Doch auch wenn das erste Fundraising für das eigene Geschäftsmodell unter besten Vorzeichen steht, sollten Gründer dringend einige grundlegende Weichenstellungen bei Gründung und Frühphasenfinanzierung beachten.
“A start-up messed up at its foundation cannot be fixed.” (Peter Thiel)
Unsere „Top ten Dos and Don‘ts bei Gründung und Frühphasenfinanzierung“ haben wir euch daher zusammengefasst:
Im Rahmen der Gründung müssen sich die Gründer entscheiden, ob sie sich direkt (einstufige Struktur oder one-tier structure) oder indirekt über eine vom jeweiligen Gründer gehaltene Beteiligungsgesellschaft (zweistufige Struktur oder two-tier structure) an ihrem Start-up beteiligen. Ein „richtig“ oder „falsch“ gibt es hier nicht, jedoch sollten sich Gründer der Vor- und Nachteile der jeweiligen Struktur bewusst sein. Für eine zweistufige Struktur sprechen dabei insbesondere steuerliche Vorteile bei Gewinnausschüttungen und Exit. Demgegenüber stehen leicht höhere Einmalkosten bei der Gründung und die geringfügigen laufenden Administrationskosten der zwischengeschalteten Gesellschaft. Für eine direkte Beteiligung der Gründer – d. h. eine einstufigen Struktur – sprechen demnach die geringe Komplexität und ein gewisser Kostenvorteil. Im Ergebnis sollten sich die Gründer frühzeitig über steuerliche Gestaltungsmöglichkeiten Gedanken machen, da eine spätere (Um-) Strukturierung in der Regel deutlich aufwendiger sein dürfte und einzelne Optionen insgesamt wegfallen.

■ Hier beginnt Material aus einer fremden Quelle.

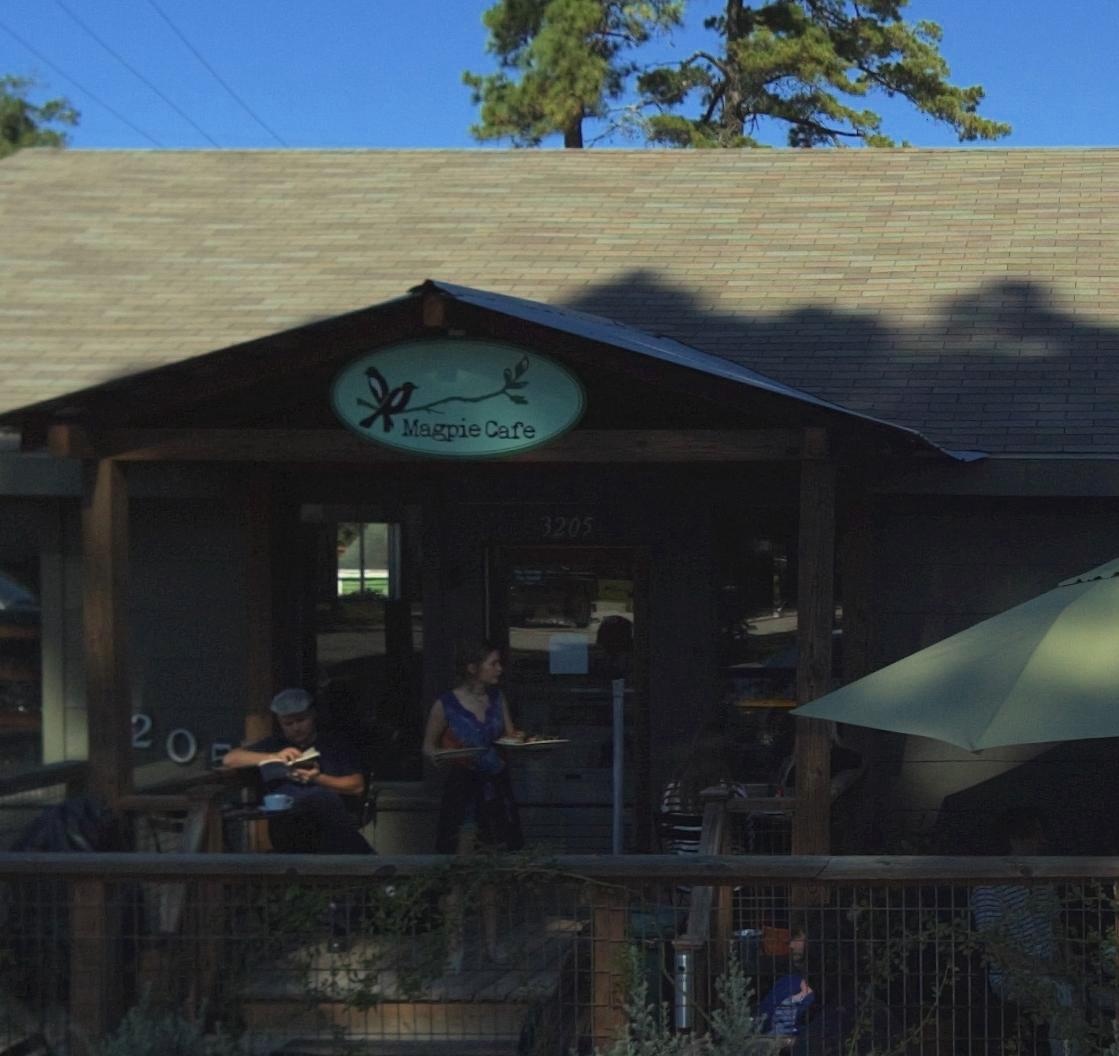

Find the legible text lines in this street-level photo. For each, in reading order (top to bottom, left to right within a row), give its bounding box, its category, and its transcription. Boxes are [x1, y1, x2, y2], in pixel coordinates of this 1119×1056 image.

[399, 413, 540, 446] BusinessName: Magpie Cafe
[537, 514, 594, 539] StreetNumber: 3205
[127, 709, 201, 768] StreetNumber: 20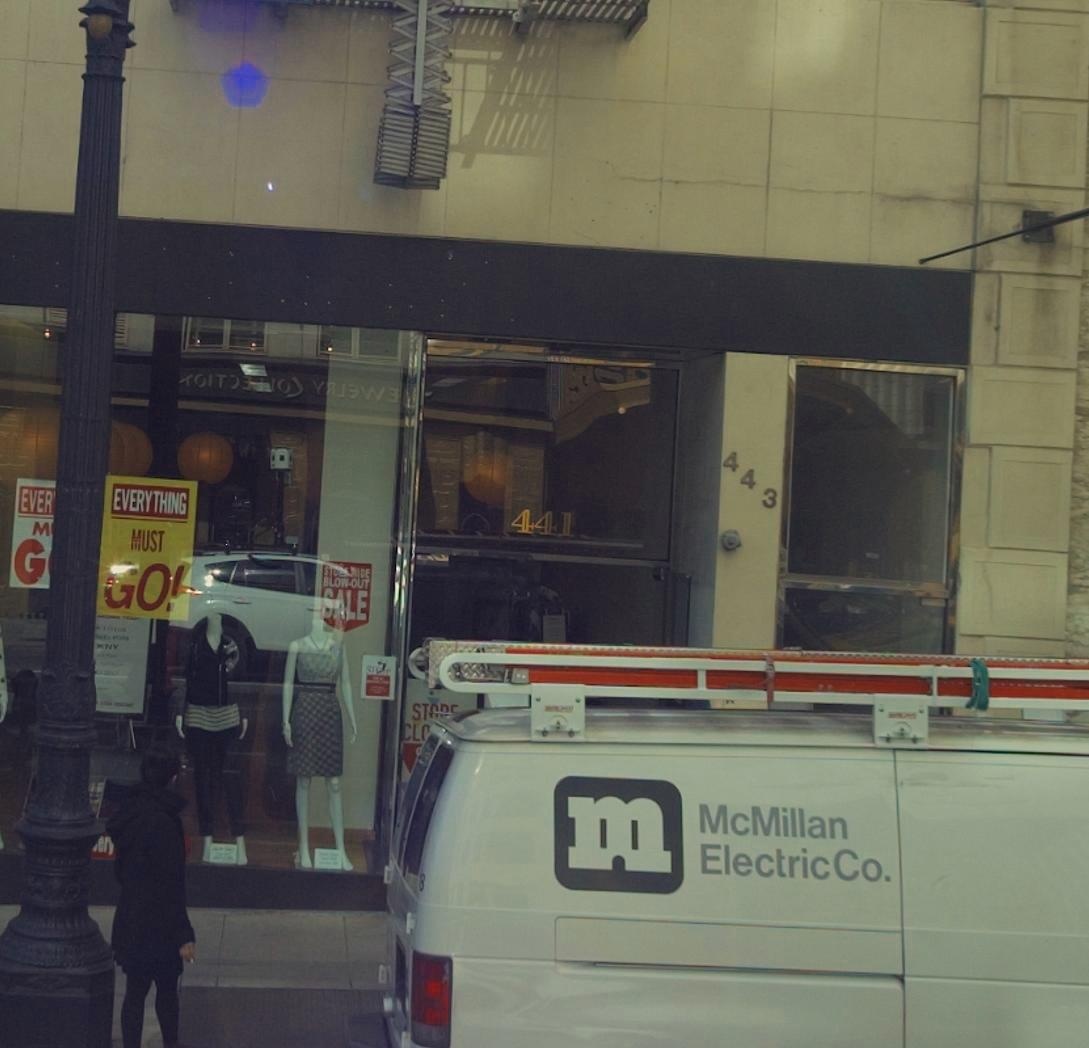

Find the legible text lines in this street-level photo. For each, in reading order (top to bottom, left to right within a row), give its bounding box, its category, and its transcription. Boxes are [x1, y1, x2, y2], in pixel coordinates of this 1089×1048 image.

[189, 369, 405, 410] None: OIT****** Y***W*
[714, 441, 783, 512] StreetNumber: 443
[18, 483, 54, 518] None: EVER
[107, 480, 192, 522] None: EVERYTHING
[28, 519, 55, 543] None: M
[125, 524, 173, 559] None: MUST
[507, 505, 581, 542] StreetNumber: 441
[7, 532, 50, 592] None: G
[91, 553, 197, 620] None: GO!
[317, 586, 370, 624] None: SALE
[319, 574, 371, 592] None: BLOW-OUT
[320, 564, 373, 582] None: STO** WIDE
[101, 641, 121, 652] None: NY
[409, 701, 433, 724] None: ST
[400, 721, 422, 744] None: CL
[695, 797, 851, 846] None: McMillan
[692, 839, 898, 888] None: Electric Co.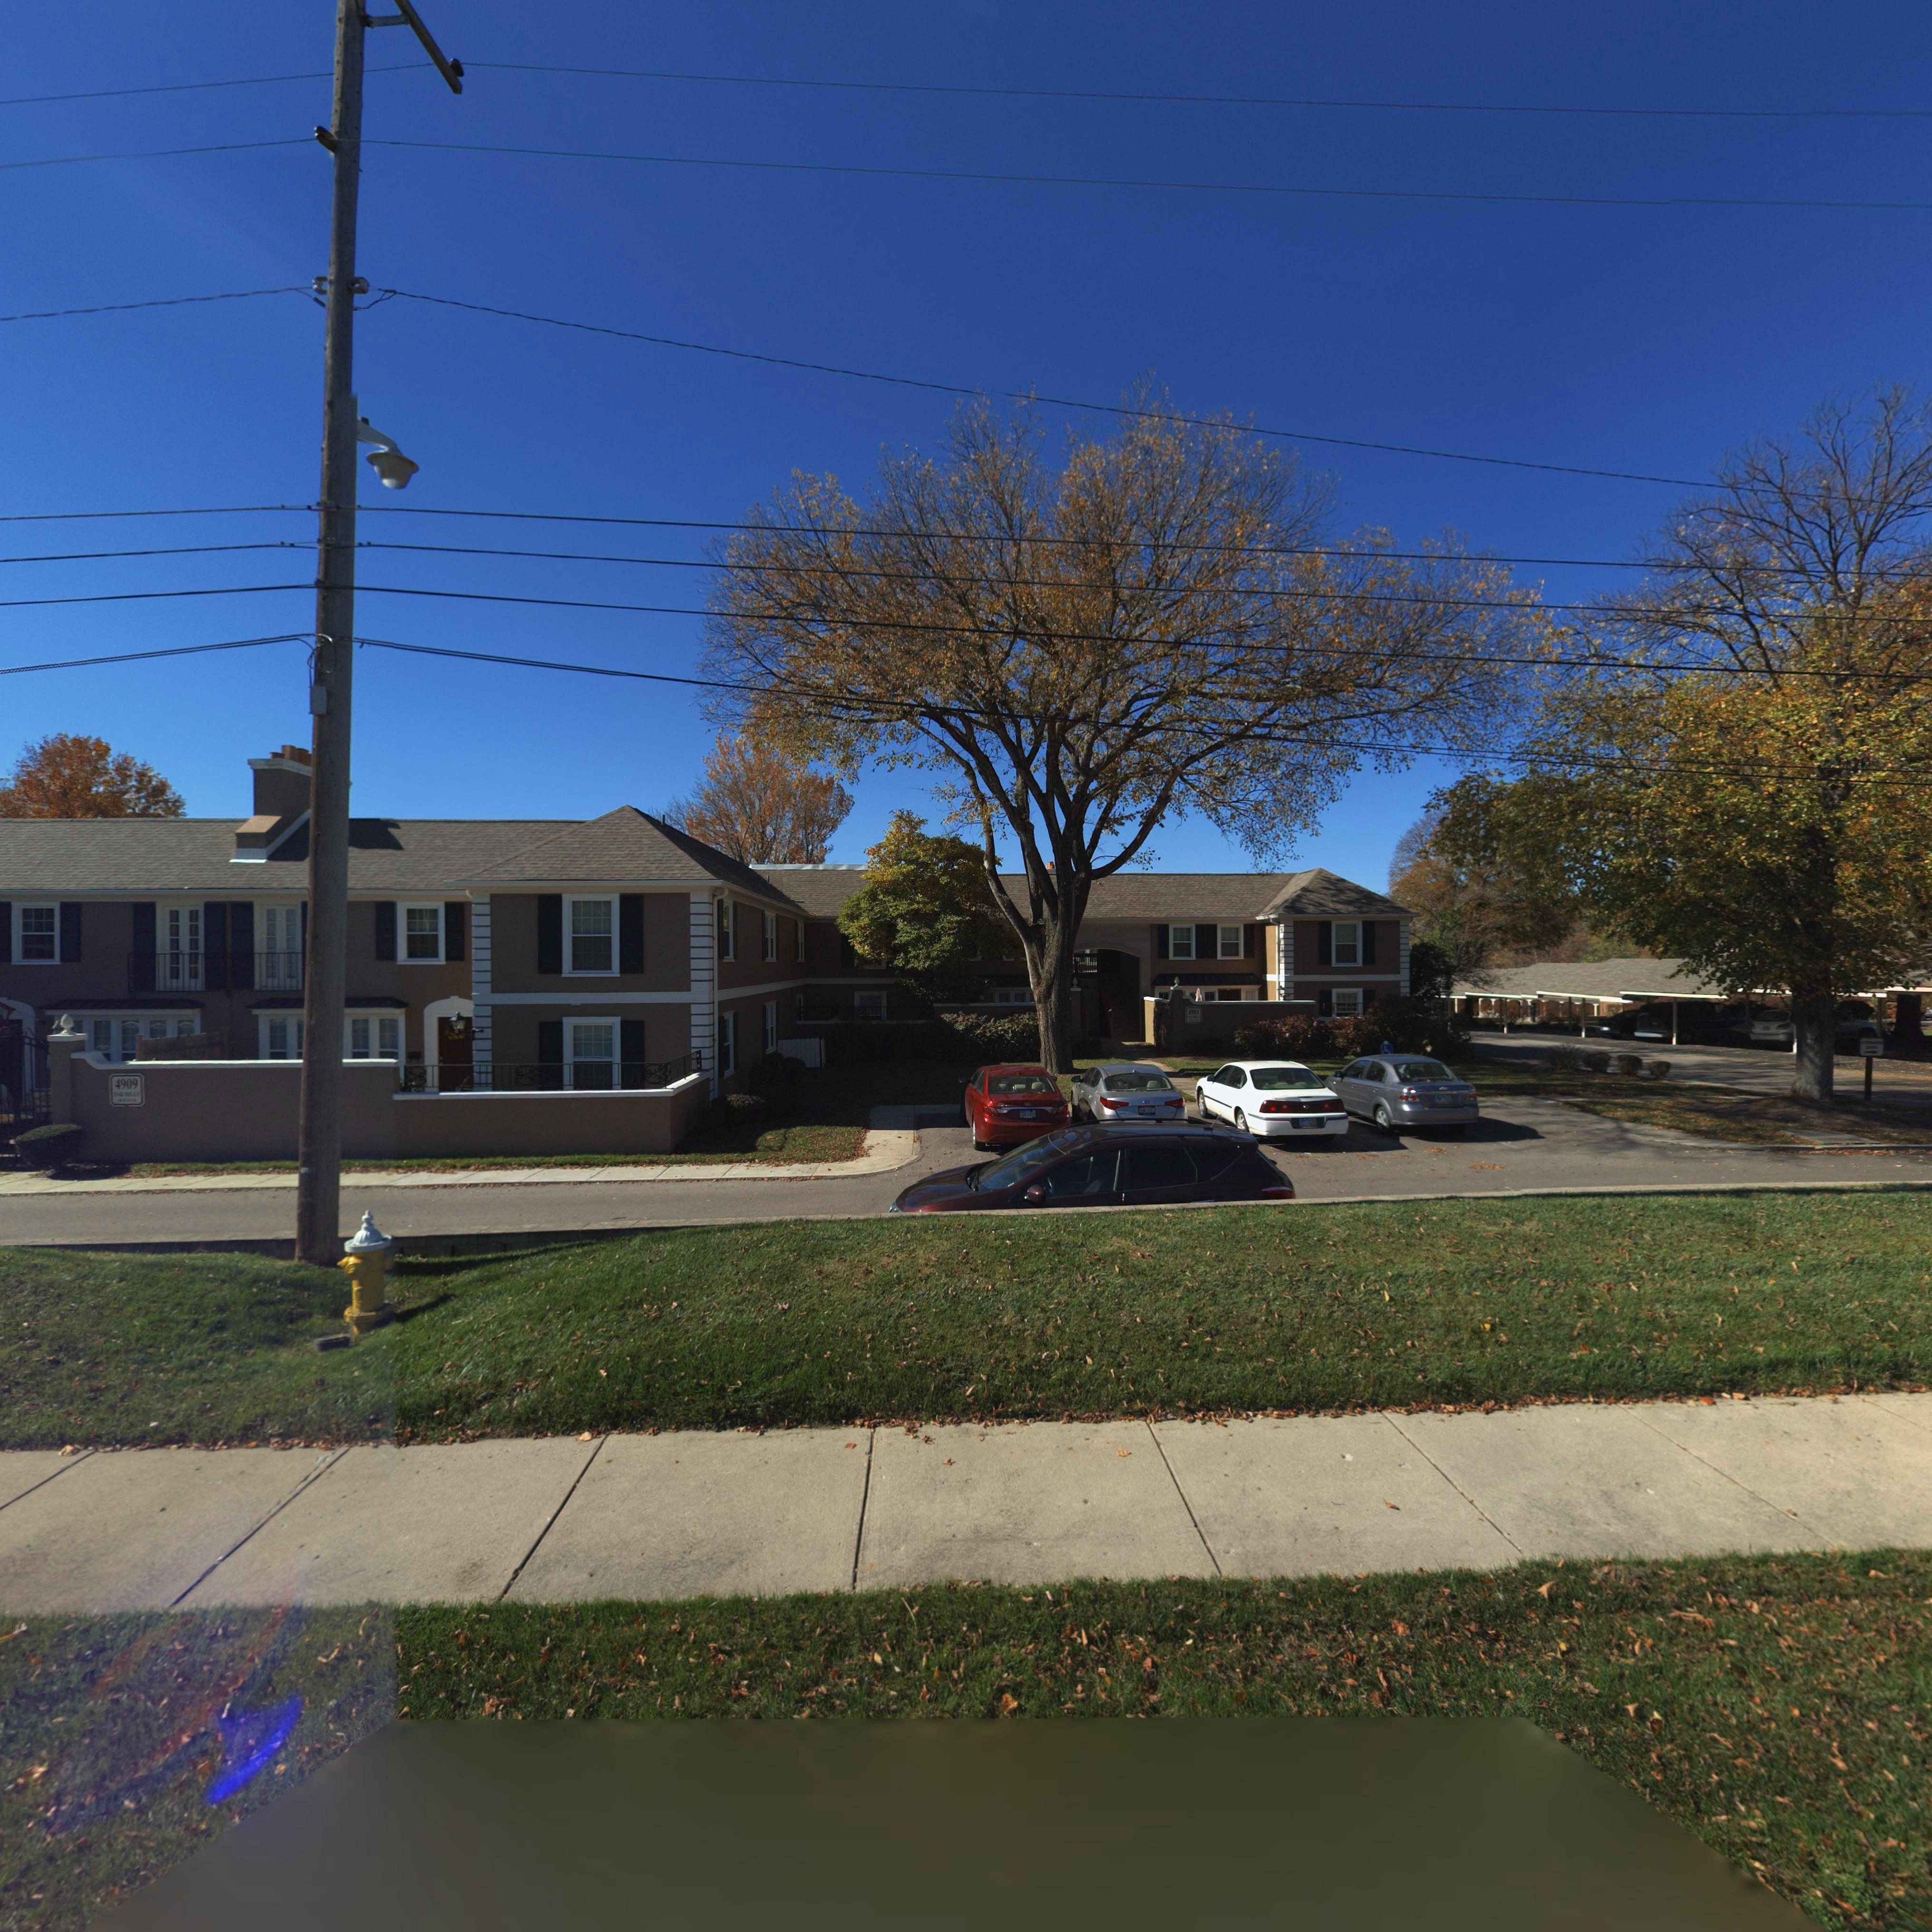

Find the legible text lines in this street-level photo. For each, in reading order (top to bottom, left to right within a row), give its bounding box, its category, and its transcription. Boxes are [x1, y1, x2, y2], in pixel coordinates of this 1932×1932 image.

[1187, 1008, 1199, 1015] StreetNumber: 4901
[114, 1078, 138, 1090] StreetNumber: 4909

Soweit sich mehr als nur ein einzelner Gründer an einem Start-up beteiligt, ist die vertragliche Einigung über eine wirksame Vesting-Klausel im eigenen Interesse der Gründer dringend geboten. Vesting Regelungen dienen dazu, die Gründer in der Aufbauphase des Unternehmens an Bord zu halten; verlässt ein Gründer das Unternehmen als Mitarbeiter, so verliert er auch (ganz oder teilweise) seine Unternehmensanteile. Sinnvolle Vesting-Regeln sind dabei nicht nur im Interesse von Investoren; sie sollten vielmehr im eigenen Interesse der Gründer und der Finanzierbarkeit des Start-ups selbst vereinbart werden. Scheidet zum Beispiel einer von anfangs drei gleichberechtigten Gründern aus dem Start-up als Mitarbeiter aus und behält seine Anteile, wird es für das Start-up und die verbleibenden beiden Gründer schwer bis unmöglich, VC Geber zu finden. Bei der konkreten Ausgestaltung der Vesting-Klauseln (Gesamtdauer, zeitliche Hürden (Cliff), Abfindungsregelungen, etc.) haben sich klare Marktstandards entwickelt, in deren Rahmen sich die Gründer bewegen sollten. Zur Wirksamkeit der Klauseln ist in der GmbH schließlich zu beachten, dass diese regelmäßig der notariellen Beurkundung bedürfen.
Die Rechte am geistigen Eigentum oder IP Rights bilden bei den meisten Start-ups den überwiegenden Teil des Unternehmenswertes. Deswegen legen potentielle Investoren im Rahmen ihrer Due Diligence auch ein besonderes Augenmerk auf diese Rechte, ihr Vorhandensein und ihren Umfang.
Daher sollten die Gründer von Beginn an eine IP-Strategie entwickeln und umsetzen, d. h. insbesondere klären, welche gewerblichen Schutzrechte für das Unternehmen relevant sind und wie sie geschützt werden können. Außerdem ist sicherzustellen, dass das Start-up sämtliche neu geschaffene IP, bzw. umfassende Nutzungsrechte daran, erwirbt. Besondere Vorsicht ist bei der Nutzung von Open-Source-Software geboten. Schließlich sollte das Start-up mit allen wesentlichen Know-how-Trägern Vertraulichkeitsvereinbarungen schließen.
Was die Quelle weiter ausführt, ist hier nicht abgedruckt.